The Advent Activity Calendar has been a good thing for our family, and the kids have come to really rely on this tradition. But it’s not without difficulties. Finding time some days to do some of the activities can be a real challenge (and I have to plan really well to make sure I have baking/making activities on days when I actually have that kind of time, and some less-intensive activities on nights when we have lots of other things going on).
But the hardest part of the Advent Activity Calendar is dealing with expectations. The kids get really excited about certain activities, and that can lead to a sense of let-down when the piece of paper in the calendar holds an activity that doesn’t offer something that seems all that exciting.
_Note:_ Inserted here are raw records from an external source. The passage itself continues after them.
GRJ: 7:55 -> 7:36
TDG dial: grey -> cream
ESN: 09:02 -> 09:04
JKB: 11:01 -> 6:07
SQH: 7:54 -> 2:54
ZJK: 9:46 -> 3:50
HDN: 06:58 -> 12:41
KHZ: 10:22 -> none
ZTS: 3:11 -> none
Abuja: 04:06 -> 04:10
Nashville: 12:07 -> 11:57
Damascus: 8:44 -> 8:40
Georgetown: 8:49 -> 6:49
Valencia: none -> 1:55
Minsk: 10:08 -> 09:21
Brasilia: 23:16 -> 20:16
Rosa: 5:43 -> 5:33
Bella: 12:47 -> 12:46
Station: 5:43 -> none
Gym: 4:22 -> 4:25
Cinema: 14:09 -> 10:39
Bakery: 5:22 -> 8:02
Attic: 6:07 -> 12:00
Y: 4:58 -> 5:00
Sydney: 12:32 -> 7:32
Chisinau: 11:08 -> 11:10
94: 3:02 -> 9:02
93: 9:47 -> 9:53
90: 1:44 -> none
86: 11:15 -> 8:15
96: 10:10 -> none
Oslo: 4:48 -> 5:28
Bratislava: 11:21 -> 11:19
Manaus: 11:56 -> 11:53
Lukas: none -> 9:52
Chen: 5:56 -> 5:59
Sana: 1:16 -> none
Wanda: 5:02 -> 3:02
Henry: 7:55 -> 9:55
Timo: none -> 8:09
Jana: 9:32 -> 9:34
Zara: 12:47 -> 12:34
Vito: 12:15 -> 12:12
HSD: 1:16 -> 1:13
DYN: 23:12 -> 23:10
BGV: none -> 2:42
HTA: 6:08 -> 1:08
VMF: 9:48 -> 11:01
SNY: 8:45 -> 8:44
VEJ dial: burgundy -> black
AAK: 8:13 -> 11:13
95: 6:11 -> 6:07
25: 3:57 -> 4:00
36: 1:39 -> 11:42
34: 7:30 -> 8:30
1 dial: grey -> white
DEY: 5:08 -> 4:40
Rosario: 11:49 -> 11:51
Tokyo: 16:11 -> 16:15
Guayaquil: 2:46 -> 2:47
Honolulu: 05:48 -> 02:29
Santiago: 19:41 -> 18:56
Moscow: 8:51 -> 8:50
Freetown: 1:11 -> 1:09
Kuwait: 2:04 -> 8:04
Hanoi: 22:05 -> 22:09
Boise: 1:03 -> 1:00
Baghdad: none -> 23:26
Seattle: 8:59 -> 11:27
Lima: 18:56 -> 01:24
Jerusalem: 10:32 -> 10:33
I try to have a few activities that involve focusing on people besides just themselves – but those are the hardest activities for them to get excited about.
They did pretty well with it in kindergarten:
This was Day 5, 2009, and the activity was “Tell each family member something you like about them.” This is Little Buddha telling Tiny Dancer, “I love you so much and you’re the best brother I could have.” Melts a mama’s heart.
But the next year, this happened instead:
The boys (play)fighting over who gets which ornaments when I’m dead. Nice! This does not melt a mama’s heart, people!
But I still try every year to help them stretch beyond themselves, to focus on other people some, to think about other’s people’s needs. Sometimes before they open the activity for the day, I have to warn them that they might not be super-excited about it, but I hope they’ll do it anyway.
For Day 4 this year, I created a new activity (i.e., one I haven’t given them in the past four years), I feared they would be disappointed with it – “Write a letter to a relative you haven’t seen in awhile.” – and possibly even resistant. But much to my surprise, they both responded very positively to the idea, and that night, after homework, piano, dinner, and relaxing, they both sat down and wrote their letters.
I am feeling really pleased about this, and that whole heart-melty thing is happening again.